Türk Devletsiz Olmaz
Anadolu topraklarında hüküm süren Anadolu Selçuklu Devlet’i, Anadolu’nun Moğollar tarafından işgal edilmesiyle yıkılma sürecine girmiş, devleti Moğolların atadığı gölge sultanlar yönetmeye başlamıştı. Bu sırada bölgede bulunan Türk beyleri de Moğolların etkisi altında bulunuyordu.
Toprakların uç sınırında bulunan Osmanlı Beyliği Bizans ile sınır durumundaydı. Bu beyliğin bir avantajıydı. Çünkü çevresinde bulunan Türk Beylerle savaşıp topraklarını genişletmektense, Hristiyan Bizans’a karşı sefer yapmak, İslamı yaymak daha istenilen bir durum olmuştur. Nitekim Osmanlı Beyliği bu avantajını kullanacak, Bizans’a karşı yaptığı akınlarla Selçuklulardan kalan mirası devralacaktı.
Nitekim Türk Devletleri, hiçbir zaman bir devletin boyundurluğu altına girmemiş, kurdukları devlet yıkıldıktan sonra onun devamı olarak yeni güçlü bir devlet kurarak hayatlarına devam etmiştir. Asya Hun Devleti’nden Göktürk Devleti’ne Karahanlı Devleti’nden Büyük Selçuklu Devleti’ne kadar bu süreç işlemiştir. Büyük Selçuklu Devleti’nin atası Dukak Bey mensubu olduğu obadan küçük bir grupla ayrılmış, torunları koca bir devlet olmuştur.
Devlet kurmak bir Türk geleneğidir. Tarihte kurulmuş tüm Türk Devletleri bizimdir. Atalarımızın emanetine sahip çıkmak her Türk gencinin vazifesidir. Kimileri İslamiyetten önce ki Türk Devletlerini yok saymakta, kimileri Osmanlı’yı yok saymakta, kimileri de Cumhuriyete karşı bir duruş sergilemektedir. Devlet kurmak zor olduğu kadar o devleti de ayakta tutmak üstün gayret gerektirmektedir. Bu sebepten devleti yöneten atalarımızın hepsi bilgili, zeki, ve çalışkan insanlardır. Türk Milleti başka milletlerin boyunduruğuna girmesin diye ellerinden geleni yapmışlardır.

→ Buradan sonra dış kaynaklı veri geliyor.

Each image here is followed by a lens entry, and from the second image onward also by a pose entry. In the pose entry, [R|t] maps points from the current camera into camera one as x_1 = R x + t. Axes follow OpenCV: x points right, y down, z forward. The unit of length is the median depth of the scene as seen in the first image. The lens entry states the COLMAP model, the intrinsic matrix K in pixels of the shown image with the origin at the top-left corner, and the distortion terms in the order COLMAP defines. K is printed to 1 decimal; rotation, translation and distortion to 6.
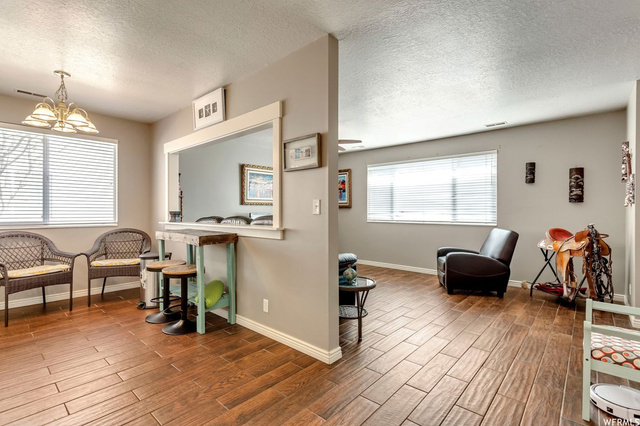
lens RADIAL K [[306.1, 0, 317.7], [0, 306.1, 213.7], [0, 0, 1]] dist [0.003693, 0.001740]
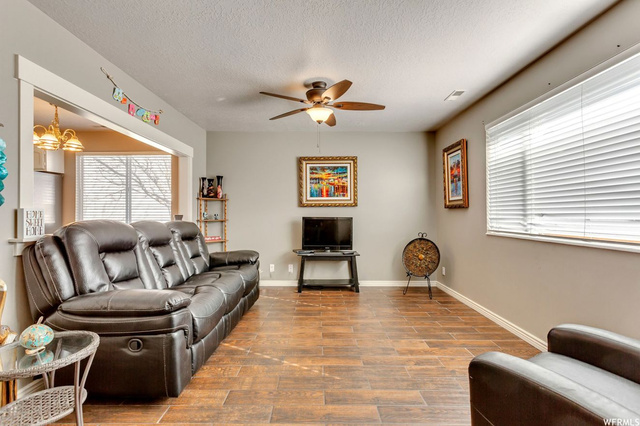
lens RADIAL K [[306.1, 0, 315.2], [0, 306.1, 210.7], [0, 0, 1]] dist [0.003693, 0.001740]
pose [[0.662060, -0.014166, -0.749317, 0.552506], [-0.004638, 0.999725, -0.022997, -0.000600], [0.749436, 0.018701, 0.661813, 0.678580]]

Artık Türk Milleti olarak, Asya Hun Devleti’nden Türkiye Cumhuriyeti’ne kadar olan devletlerimizi ve liderlerini benimsememiz gerekmektedir. Mete Han’da bizimdir, Timur’da bizimdir, Abdülhamid’de bizimdir, Mustafa Kemal’de bizimdir. Tarihimizle barışık olmadan geleceğimizi kuramayız. Avrupalı, soykırım yapmış liderini bile savunur, korurken bizim tarihi şanlı zaferlerle dolu aralarımızı yermemizin bir manası yoktur.
Ayrıca Türkiye Cumhuriyeti, Osmanlı İmparatorluğu’nun devamıdır, vârisidir. Bunu inkar etmek, Türk düşmanlığı yapanlara hizmet etmektir, onların hedefine ulaşmasını sağlamaktır. Nitekim Osmanlı Devleti’nin kalan borçlarının büyük bir kısmını Mustafa Kemal’in kurduğu Türkiye Cumhuriyeti ödemiştir. Misak-ı Milli kararları Meclis-i Mebusan’da alınmıştır. Cumhuriyet’i inşa eden kadro Abdülhamid döneminde eğitim almıştır. Osmanlı’dan bağımsız bir Cumhuriyet düşünülemez.